Lets say you have a table that stores employee information with fields such as name, address, phone and some more confidential information like SSN and salary. You need to control access to this information. Most users won't have access to this info at all. Of those who can see it, most only can see the non-confidential information. A few in HR have full access. Of the users who can access employee information, there are variations in how the can access (CRUD).
Lets see how we might handle this using RBS (for now I'm going to just assume that the app will be able to use this info to control access...more on that later). First pass is to simply create a key to provide access to employee data:
Employee: permission to access to employee information
With this, we can now assign a user the Employee permission, with the appropriate action:
Grant - full access to emloyee data.
ReadOnly - they can view employee data
Deny - they can't access the data at all.
This is a step in the right direction, but it doesn't handle the confidential information. To handle that, add another permission:
Employee: permission to access non-confidential information of an employee
EmployeeConfidential: permission to access confidential information of an employee
Now we'd have more options. Here is a partial list to get you thinking:
Employee EmployeeConfidential Access
-------- -------------------- --------------------------------------------
Deny Deny No access to employee data
Grant Deny Access to non-confidential data only
Grant Readonly Full access to non-confidential, read to confidential
Grant Grant Full access to all data
Getting closer. What about differential access based on CRUD? Just add permissions specific to the type of access required. I.e. rather than permission to the Employee data (or confidential employee data), the permission is now to update the employee data, etc.
Employee: permission to view non-confidential employee data
EmployeeConfidential: permission to view confidential information of an employee
EmployeeUpdate: permission to edit employee data
EmployeeAdd: permission to add employee data
EmployeeDelete: permission to delete an employee record.
Now, a user can be assigned the correct combination of permissions to control access in a very fine tuned manner. Essentially, the Employee and EmployeeConfidential permissions control what they can view. The EmployeeUpdate, EmployeeAdd and EmployeeDelete keys control what they can do to the data.
Note that the names of the permission are completely under your control. I've named them this way so that they sort together and I can see all Employee permissions together in the security maintenance form. Also note that you can create folders to organize permission too.

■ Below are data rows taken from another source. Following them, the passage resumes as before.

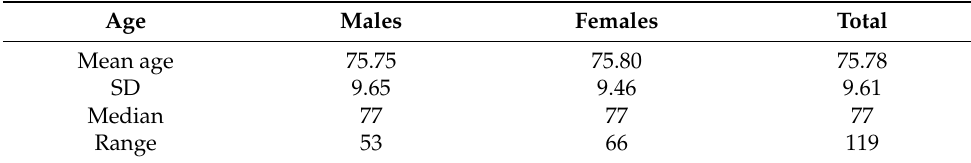
Table 1. Demographic characteristics of the followed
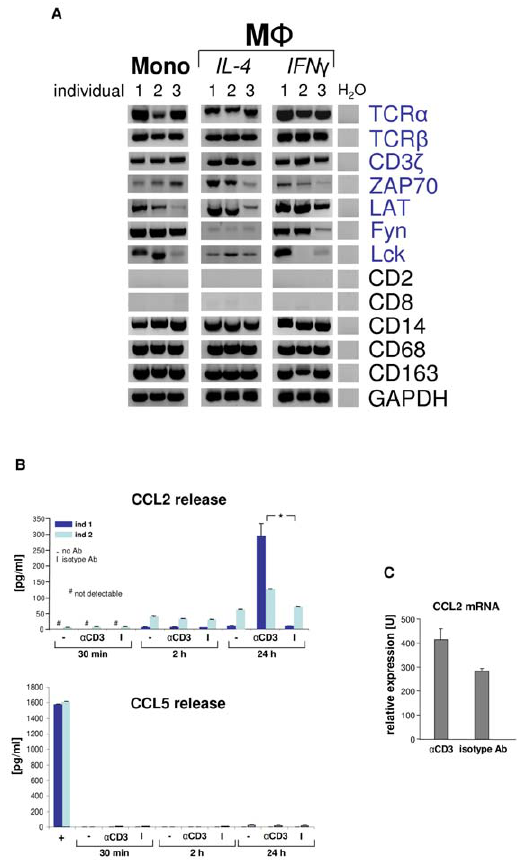
Figure 3. Engagement of the macrophage TCR ab induces CCL2 release. (A) Circulating human monocytes (Mono), IL-4 activated and IFN c activated macrophages (M W ), respectively, constitutively express the genes for the TCR ab chains and integral components of the TCR signalling complex (CD3 f , ZAP70, LAT, Fyn, Lck). RT-PCR profiling is shown for three representative healthy individuals (1–3). Expression of T cell (CD2, CD8) and monocyte/macrophage marker genes (CD14, CD68, CD163) are demonstrated as reference. Peripheral blood monocytes were isolated by CD14-MACS and differentiation into Th1 (IFN c ) and Th2 (IL-4) polarized M W was induced for 6 days. ZAP70, CD3 f associated protein kinase 70; LAT, linker for T cell activation; Fyn, Lck, src family tyrosine kinases; H 2 O, negative control. ( B ) CD3 mediated TCR activation induces selective CCL2 release from macrophages. Aliquots of 5 6 10 5 IFN c macrophages were incubated with soluble antibodies to CD3, isotype control antibodies (I) or in the absence of antibodies (-) for the indicated timepoints. CCL2 and 14 additional cytokines (Table S1) were determined in the supernatant by multiplex cytokine assay. The near absence of the T cell secretory protein CCL5 documents that macrophages were virtually free of T lymphocytes (bottom). Macro- phages were collected from two healthy donors (ind 1, ind 2). + , CD3 + T cells (positive control). *p , 0.05. ( C ) TCR engagement upregulates CCL2 gene expression in macrophages as assessed by quantitative RT-PCR (qPCR). The results shown represent the qPCR analysis of IFN c macrophages from three healthy donors that were stimulated with anti-CD3 antibodies for 24 h.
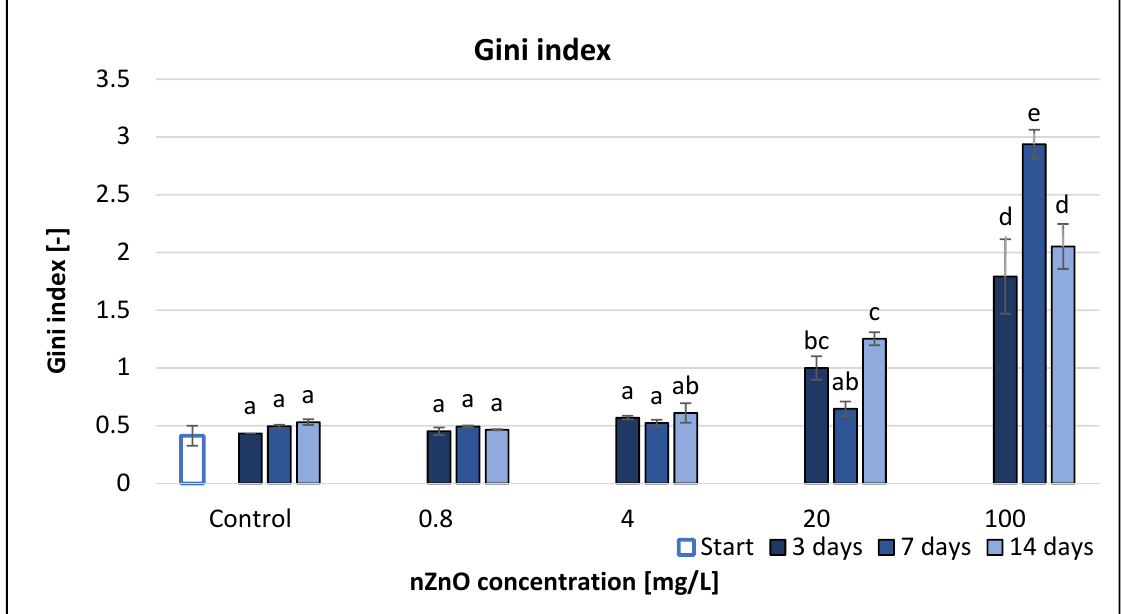
Figure 8. The effect of ZnO nanoparticles on freshwater Gini index value. Letters on the columns indicate significant differences (level of significance: p < 0.05).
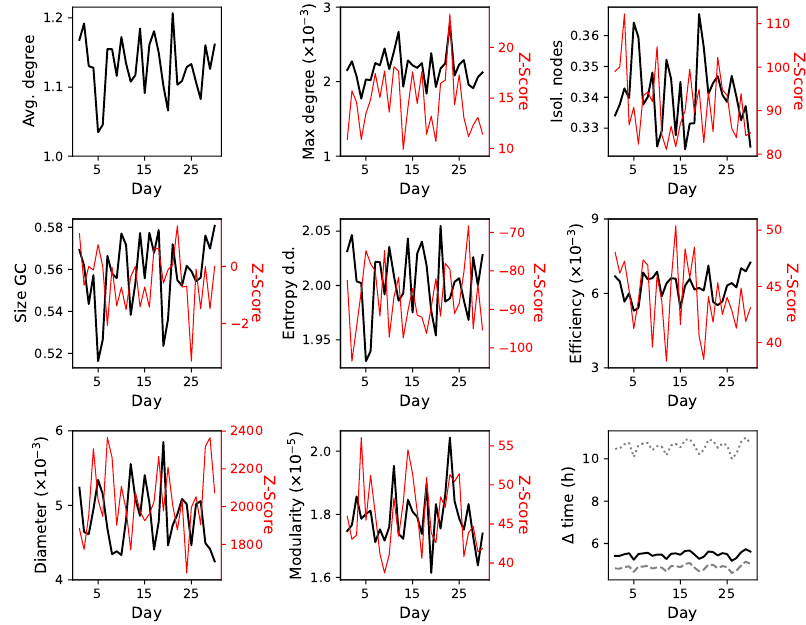
Figure A10. Properties of the interaction networks for executed trajectories, corresponding to Septem- ber 2015. Each panel depicts the evolution through time of a topological metric, as defined in Section 2; black (left Y axes) and red lines (right Y axes), respectively, correspond to the raw values and their Z-Scores. In the last panel, the black line corresponds to the median, the gray dashed one to the mean, and the gray dotted one to the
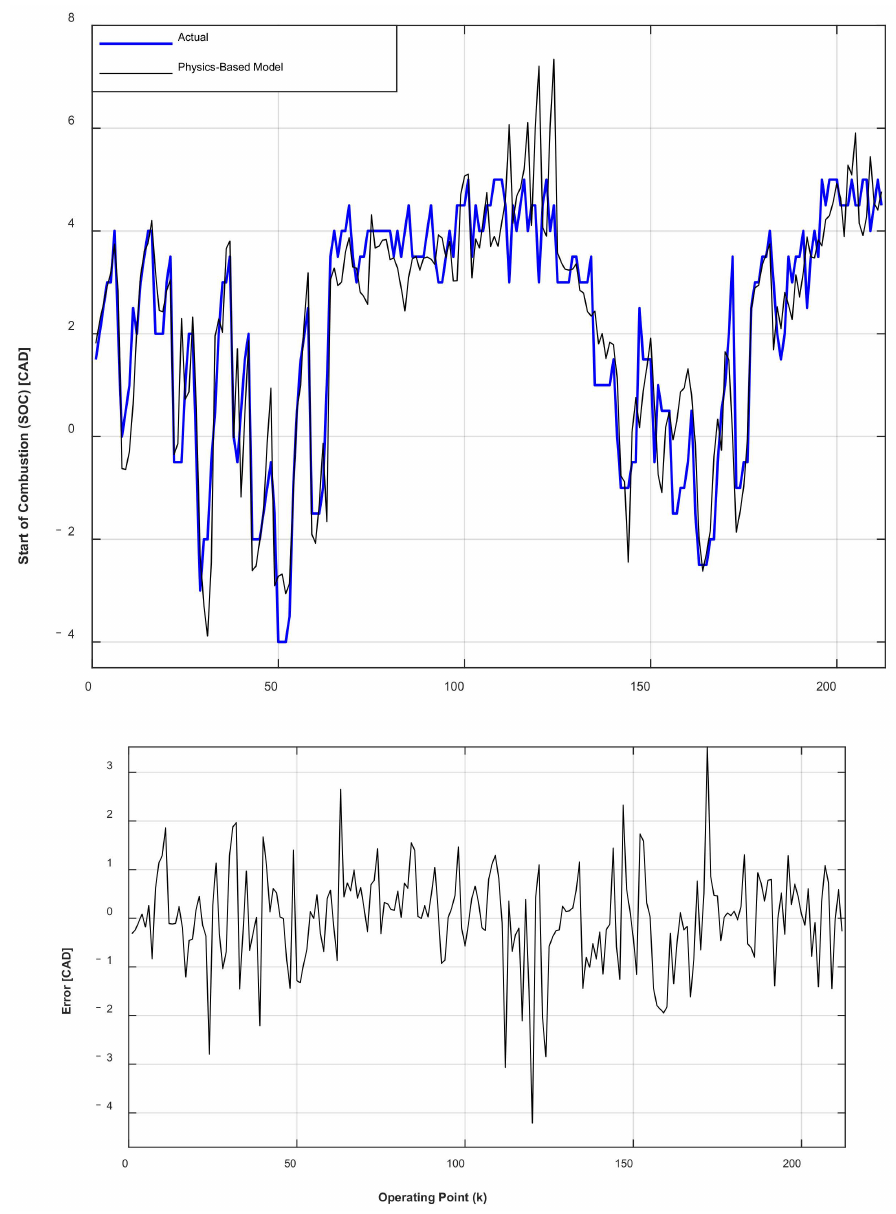
Figure 9. Comparison of the physics-based SOC model and actual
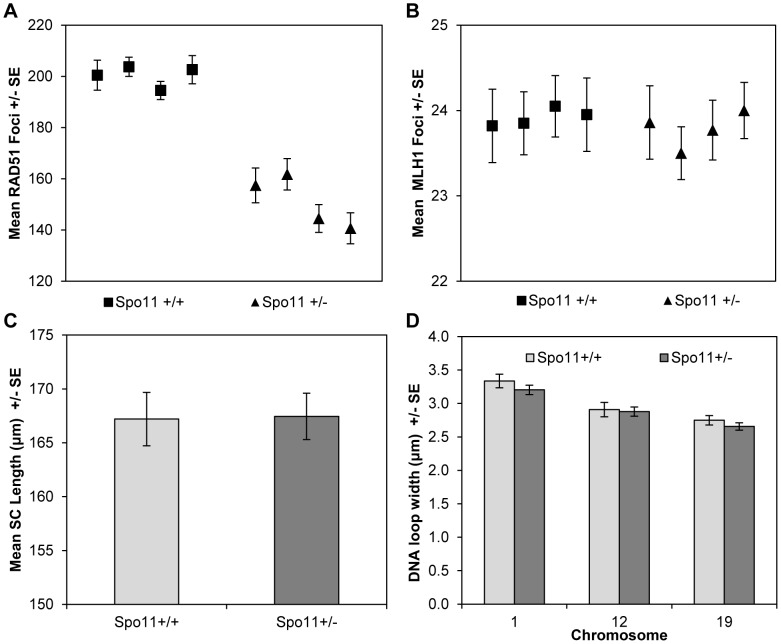

Spo11+/+ and Spo11+/− animals.(A) Mice heterozygous for a null allele of Spo11 exhibited a significant decrease in RAD51 foci (a marker of DSBs) by comparison to wildtype littermates. However, (B) the mean number of MLH1 foci (a marker of COs), (C) mean SC lengths and (D) mean DNA loop sizes were not different between the two genotypes.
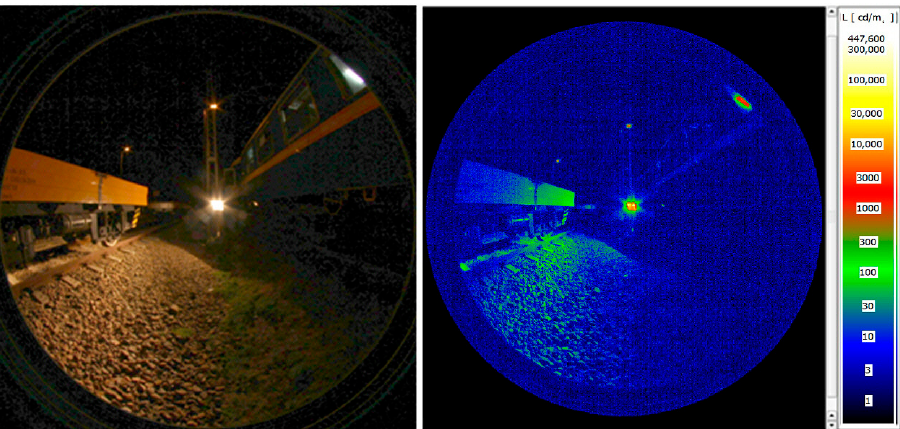
Figure 5. The view from the measurement point with corresponding luminance map. Measured GR = 79, subjective sensation of glare: unbearable, task of activity [5]: Freight track, continuous operations, GR MAX from standard [5] = 50. In this case, the location of the glare source determined the high level of glare (high GR value). The glare source is in the field of view very close to the line of sight. According to the formula of GR [40], the value of this index is inversely proportional to the square of the angle between the observer’s line of sight and the direction to the glare source.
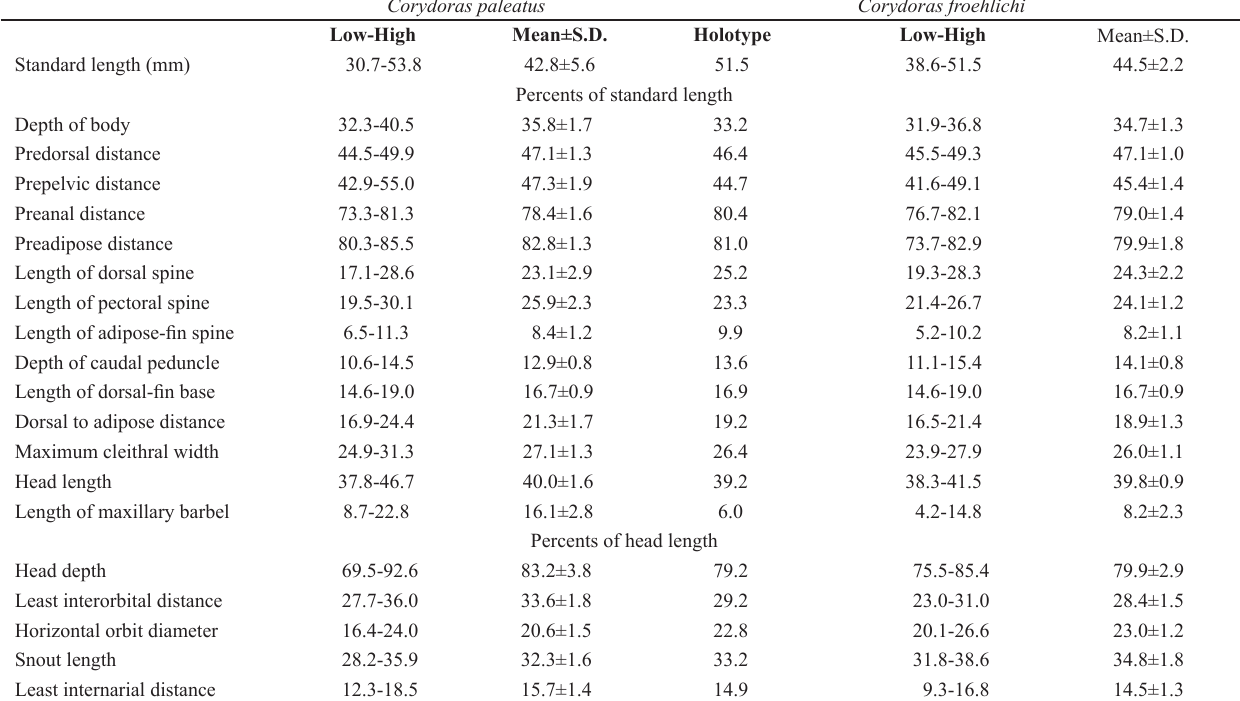
Table 1. Morphometric data of Corydoras paleatus (n = 45) and holotype and paratypes of Corydoras froehlichi (n = 32). S.D.= standard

Of course, it could be a real pain to manage this for the users, which is were roles come in. A role is a set of permissions with associated actions that can be assigned to a user. Thus, I might have a "manager" role that has the Readonly action for the Employee permission, and a "HR" role that has Employee and EmployeeConfidential with Grant actions, plus the update/add/delete permission with Grant action for employees.
To implement this, you need to setup the permission/roles and assign those to users. Then you need to setup your BO to have the appropriate permissions. In this case, we need to setup field level permission (to handle confidential info) and the security keys Bill was talking about. The field level permission are setup in the BO Mapper (rebuild it after setting them up). If you didn't have the need for field level security, there is a security key at the form level which can be used (or alternatively, you could have two form, on with and one without the confidential info). Again, see the help file for details.
Hopefully this helps you see how you can manage very, very complex security requirements with the RBS module. I've been very please with it. I'll be happy to attempt to help more if needed.
|
By Bob W - 4/29/2010
Thank you everyone for your input.It appears that StartaFrame does everything we need except, and its huge, no WPF support. We were happy it used Visual Studio 2010 but without WPF support, it is not a product that we will be able to use.